Es wurde kein Minderheitsantrag, der einen Verzicht auf diese Bestimmung zum Ziel hätte, eingereicht. Ich bitte daher die Kommission des Zweitrates, sich dieses Themas nochmals anzunehmen und von einer Verankerung von Entscheidungsbefugnissen der Leitung des runden Tisches abzusehen.

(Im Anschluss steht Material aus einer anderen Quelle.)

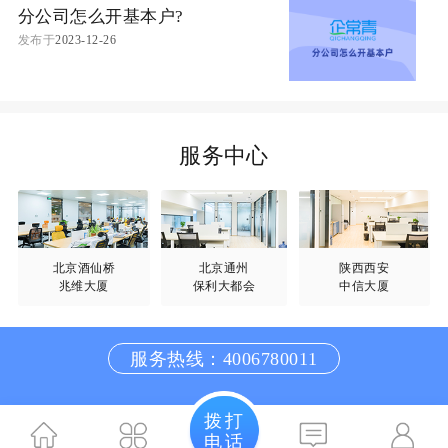
分公司怎么开基本户?
发布于
2023-12-26
服务中心
北京酒仙桥
北京通州
陕西西安
兆维大厦
保利大都会
中信大厦
服务热线：4006780011
拨打
电话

Beim zweiten Punkt geht es um die Berichterstattung. Ihre Kommission schlägt dafür eine spezifische Bestimmung vor. Für die Berichterstattung gegenüber dem Parlament besteht mit dem Geschäftsbericht des Bundesrates ein bewährtes Instrument der Rechenschaftsablegung. In diesem Rahmen wird der Bundesrat über die Ergebnisse des runden Tisches und über Art und Umfang der Bundesbeteiligung sowieso informieren. Der Bundesrat geht davon aus, dass damit die Berichterstattung erfüllt wird und dass kein separater Bericht notwendig ist, so wie dies in der Kommission zum Ausdruck gekommen ist.

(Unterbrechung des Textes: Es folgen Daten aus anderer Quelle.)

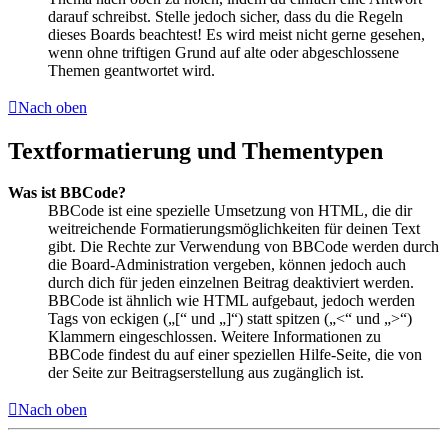
darauf schreibst. Stelle jedoch sicher, dass du die Regeln
dieses Boards beachtest! Es wird meist nicht gerne gesehen,
wenn ohne triftigen Grund auf alte oder abgeschlossene
Themen geantwortet wird.
Nach oben
Textformatierung und Thementypen
Was ist BBCode?
BBCode ist eine spezielle Umsetzung von HTML, die dir
weitreichende Formatierungsmöglichkeiten für deinen Text
gibt. Die Rechte zur Verwendung von BBCode werden durch
die Board-Administration vergeben, können jedoch auch
durch dich für jeden einzelnen Beitrag deaktiviert werden.
BBCode ist ähnlich wie HTML aufgebaut, jedoch werden
Tags von eckigen („[“ und „]“) statt spitzen („<“ und „>“)
Klammern eingeschlossen. Weitere Informationen zu
BBCode findest du auf einer speziellen Hilfe-Seite, die von
der Seite zur Beitragserstellung aus zugänglich ist.
Nach oben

Zum Abschluss möchte ich zusammenfassen: Ich bitte Sie, auf die neue Vorlage Ihrer Kommission einzutreten. In Bezug auf die Beteiligung des Bundes an Vergleichslösungen beantrage ich, bei der Formulierung der Botschaft zu bleiben und auf das Festlegen von Kriterien für die Beteiligung zu verzichten. Bezüglich der organisatorischen Bestimmungen zum runden Tisch bitte ich um Zurückhaltung. Vor allem sollte auf eine Regelung verzichtet werden, wonach die Leitung Organisations- und Verfahrensregeln des runden Tisches festlegt. Sie läuft der Natur und dem Wesen eines runden Tisches entgegen. Schliesslich bitte ich Sie heute, dem runden Tisch die besten Voraussetzungen mitzugeben, damit er seine Aufgabe erfüllen kann, mit Freiraum und Vertrauen in den Prozess.